De acordo com a investigação da Delegacia Especializada de Repressão a Roubo a Banco e Resgate a Assaltos e Sequestros (Garras), o método de atuação do grupo miliciano em relação à morte de Matheus Xavier é muito semelhante ao utilizado em outros casos, como o do coronel aposentado da Polícia Militar Ilson Martins de Figueiredo, de 62 anos, executado em junho de 2018; Orlando da Silva Fernandes, o Bomba, de 41 anos, ex-segurança do traficante paraguaio Jorge Rafaat, que foi morto com mais de 40 tiros de fuzil; e o empresário Marcel Costa Hernandes Colombo, o Playboy da Mansão. 

Todas essas pessoas foram mortas com muitos tiros de fuzil por uma dupla de carro enquanto saíam de casa ou estavam no trânsito ou em lugares públicos.

Todas essas mortes também estão ligadas à família Name e até hoje não foram julgadas. Um dos réus do julgamento de hoje, o ex-guarda-municipal Marcelo Rios, que supostamente participava da milícia armada, teve a sua casa revistada no dia 19 de maio de 2019 por policiais civis do Garras e militares do Batalhão de Choque, onde foi apreendido um arsenal de armas.

O bunker tinha seis fuzis, um revólver, 17 pistolas e duas espingardas, que estavam em poder do ex-guarda-municipal.

OPERAÇÃO OMERTÀ

O último homicídio, do estudante de 19 anos Matheus Xavier, no dia 9 de abril de 2019, desencadeou a “ruína” do grupo. Depois desse assassinato, que teria sido por engano, a investigação policial levou à deflagração da Operação Omertà, com apoio do Grupo de Atuação Especial na Repressão ao Crime Organizado (Gaeco).
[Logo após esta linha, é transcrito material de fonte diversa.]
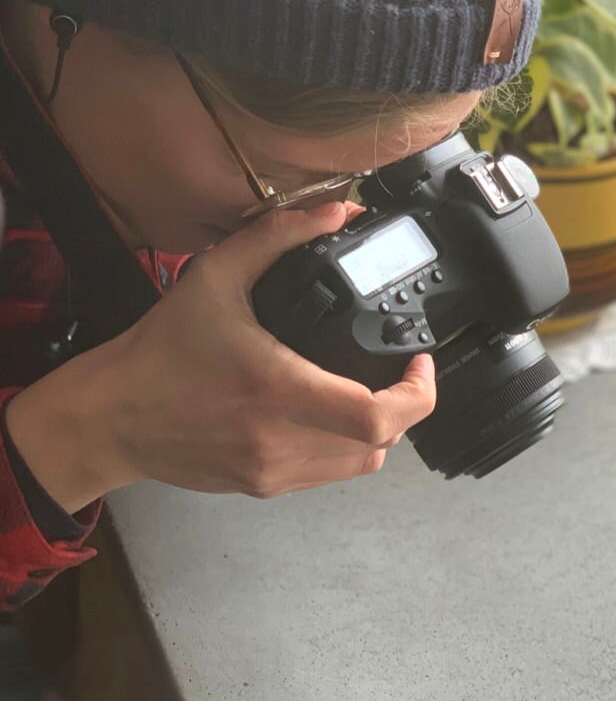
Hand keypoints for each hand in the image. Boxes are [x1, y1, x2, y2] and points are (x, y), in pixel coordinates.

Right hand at [6, 202, 435, 512]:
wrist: (112, 416)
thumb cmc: (161, 351)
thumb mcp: (217, 275)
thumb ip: (280, 235)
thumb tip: (338, 213)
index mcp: (277, 389)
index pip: (377, 417)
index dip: (417, 394)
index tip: (419, 363)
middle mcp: (280, 440)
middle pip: (381, 446)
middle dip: (405, 408)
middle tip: (402, 372)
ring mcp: (273, 471)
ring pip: (361, 466)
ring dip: (378, 431)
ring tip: (370, 390)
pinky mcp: (263, 488)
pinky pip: (328, 474)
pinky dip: (344, 447)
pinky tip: (330, 413)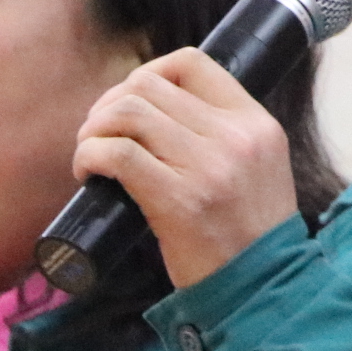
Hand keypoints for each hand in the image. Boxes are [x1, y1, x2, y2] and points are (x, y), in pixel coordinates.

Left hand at [74, 49, 297, 289]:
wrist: (263, 288)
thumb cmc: (249, 233)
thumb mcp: (257, 167)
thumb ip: (222, 134)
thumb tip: (156, 109)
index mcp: (256, 123)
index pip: (191, 62)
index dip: (148, 72)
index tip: (132, 103)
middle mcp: (235, 137)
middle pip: (147, 85)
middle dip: (109, 104)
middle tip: (101, 136)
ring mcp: (208, 167)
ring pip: (126, 112)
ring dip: (94, 129)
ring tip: (93, 155)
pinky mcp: (178, 200)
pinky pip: (116, 154)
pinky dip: (89, 156)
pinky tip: (89, 174)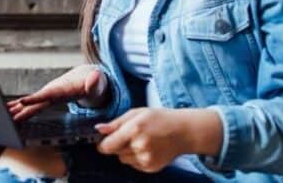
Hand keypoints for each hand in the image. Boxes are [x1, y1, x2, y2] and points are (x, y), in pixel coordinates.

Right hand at [7, 64, 105, 121]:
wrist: (90, 77)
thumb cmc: (95, 82)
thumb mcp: (99, 82)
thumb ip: (96, 81)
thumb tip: (95, 77)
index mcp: (63, 88)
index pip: (47, 93)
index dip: (35, 98)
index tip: (22, 101)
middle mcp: (53, 91)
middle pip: (35, 101)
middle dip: (20, 107)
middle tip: (6, 114)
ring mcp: (49, 95)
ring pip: (31, 103)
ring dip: (17, 109)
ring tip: (4, 114)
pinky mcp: (49, 99)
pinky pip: (33, 105)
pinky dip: (21, 108)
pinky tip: (11, 112)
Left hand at [95, 108, 222, 172]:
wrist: (184, 132)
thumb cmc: (160, 119)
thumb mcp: (136, 113)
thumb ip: (115, 123)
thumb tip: (98, 129)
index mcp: (134, 130)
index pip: (107, 145)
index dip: (102, 143)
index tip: (103, 139)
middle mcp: (139, 146)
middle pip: (114, 152)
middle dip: (117, 145)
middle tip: (129, 135)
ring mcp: (146, 159)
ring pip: (123, 159)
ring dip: (126, 152)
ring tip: (140, 141)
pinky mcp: (151, 168)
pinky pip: (133, 165)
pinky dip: (136, 158)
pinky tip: (147, 148)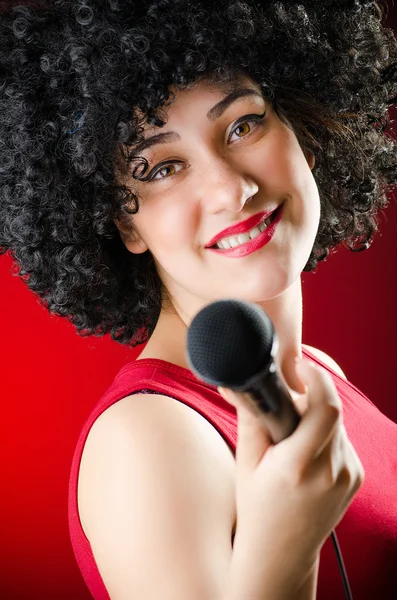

A ação, que também contou com o Batalhão de Choque e Polícia Federal, ocorreu no dia 27 de setembro de 2019.

Na época, foram emitidos 13 mandados de prisão preventiva, 10 de prisão temporária e 21 de busca e apreensão, tendo como foco desarticular organização criminosa voltada à prática dos crimes de milícia armada, porte ilegal de arma de fogo de uso proibido, homicídio, corrupção ativa e passiva, entre outros. 

Entre as prisões decretadas estava a de Jamil Name e a de Jamil Name Filho, que desde então cumpre pena.
Pai e filho inicialmente foram detidos e encaminhados para o Presídio Federal de Campo Grande, porém, de acordo com a inteligência da polícia, após informações de que os Name tramavam a morte do delegado Fábio Peró, do Garras, a família Name, Márcio Cavalcante da Silva e Vladenilson Daniel Olmedo foram transferidos para o Presídio Federal de Mossoró (RN).

No dia 17 de março de 2020, informações obtidas pela Justiça enquanto os Name estavam presos no Rio Grande do Norte levaram à 2ª fase da Operação Omertà.

O Departamento Penitenciário Nacional (Depen) comunicou ao Gaeco a apreensão de um pedaço de papel higiênico no interior de uma cela em Mossoró, no qual havia a descrição de um próximo atentado contra autoridades de Mato Grosso do Sul, entre as quais um promotor de Justiça do grupo e um delegado do Garras.

Os mandados foram cumpridos nas cidades de Campo Grande, Sidrolândia, Aquidauana, Rio Verde e Rio Negro, em Mato Grosso do Sul, bem como na cidade de João Pessoa, na Paraíba.
Após quase dois anos preso, em junho de 2021, Jamil Name morreu aos 82 anos, em decorrência da Covid-19.

Seis meses após a morte do pai, a Justiça condenou, pela primeira vez, Jamil Name Filho a cumprir quatro anos e seis meses de prisão, acusado de ser proprietário de um arsenal de 26 armas apreendidas durante a investigação para esclarecer a morte de Matheus.

Ele também foi condenado a 12 anos e oito meses de prisão, no fim de junho de 2022, por tomar a casa de um casal em razão de um empréstimo de R$ 80 mil.

A terceira condenação saiu em julho de 2022 e determinou mais seis anos de cadeia. A Justiça aceitou a denúncia de organização criminosa porque ele tinha a seu serviço um pequeno batalhão de pistoleiros para executar uma série de crimes. Somadas, as penas chegam a 23 anos de prisão.